== Request ==
Reproduce the entries so that every line matches the original exactly.

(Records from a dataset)
>>>
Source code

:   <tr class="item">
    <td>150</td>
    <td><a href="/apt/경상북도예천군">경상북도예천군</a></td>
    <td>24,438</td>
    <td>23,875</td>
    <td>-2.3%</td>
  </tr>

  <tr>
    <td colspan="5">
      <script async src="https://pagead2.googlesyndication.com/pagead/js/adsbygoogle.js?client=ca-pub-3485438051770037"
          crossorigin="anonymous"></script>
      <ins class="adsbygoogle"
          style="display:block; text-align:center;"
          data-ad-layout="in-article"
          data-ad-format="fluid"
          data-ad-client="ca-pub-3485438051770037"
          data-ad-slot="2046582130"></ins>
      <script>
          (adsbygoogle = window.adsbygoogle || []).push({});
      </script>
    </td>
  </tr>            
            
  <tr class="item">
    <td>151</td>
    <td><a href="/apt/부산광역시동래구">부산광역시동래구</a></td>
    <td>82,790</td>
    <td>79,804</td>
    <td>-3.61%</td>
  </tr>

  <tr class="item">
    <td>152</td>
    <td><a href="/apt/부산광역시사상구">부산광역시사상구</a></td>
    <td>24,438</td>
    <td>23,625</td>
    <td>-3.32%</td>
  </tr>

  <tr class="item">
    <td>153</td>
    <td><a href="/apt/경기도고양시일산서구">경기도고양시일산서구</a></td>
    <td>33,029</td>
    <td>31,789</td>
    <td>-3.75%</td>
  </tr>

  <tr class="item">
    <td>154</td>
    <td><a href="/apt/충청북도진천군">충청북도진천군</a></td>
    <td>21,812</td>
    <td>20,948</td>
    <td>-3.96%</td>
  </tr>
<<<
== Task output ==
Source code

:   <tr class="item">
    <td>150</td>
    <td><a href="/apt/경상북도예천군">경상북도예천군</a></td>
    <td>24,438</td>
    <td>23,875</td>
    <td>-2.3%</td>
  </tr>

  <tr>
    <td colspan="5">
      <script async src="https://pagead2.googlesyndication.com/pagead/js/adsbygoogle.js?client=ca-pub-3485438051770037"
          crossorigin="anonymous"></script>
      <ins class="adsbygoogle"
          style="display:block; text-align:center;"
          data-ad-layout="in-article"
          data-ad-format="fluid"
          data-ad-client="ca-pub-3485438051770037"
          data-ad-slot="2046582130"></ins>
      <script>
          (adsbygoogle = window.adsbygoogle || []).push({});
      </script>
    </td>
  </tr>            
            
  <tr class="item">
    <td>151</td>
    <td><a href="/apt/부산광역시동래구">부산광역시동래구</a></td>
    <td>82,790</td>
    <td>79,804</td>
    <td>-3.61%</td>
  </tr>

  <tr class="item">
    <td>152</td>
    <td><a href="/apt/부산광역시사상구">부산광역시사상구</a></td>
    <td>24,438</td>
    <td>23,625</td>
    <td>-3.32%</td>
  </tr>

  <tr class="item">
    <td>153</td>
    <td><a href="/apt/경기도고양시일산서구">경기도고양시일산서구</a></td>
    <td>33,029</td>
    <td>31,789</td>
    <td>-3.75%</td>
  </tr>

  <tr class="item">
    <td>154</td>
    <td><a href="/apt/충청북도진천군">충청북도진천군</a></td>
    <td>21,812</td>
    <td>20,948</td>
    <td>-3.96%</td>
  </tr>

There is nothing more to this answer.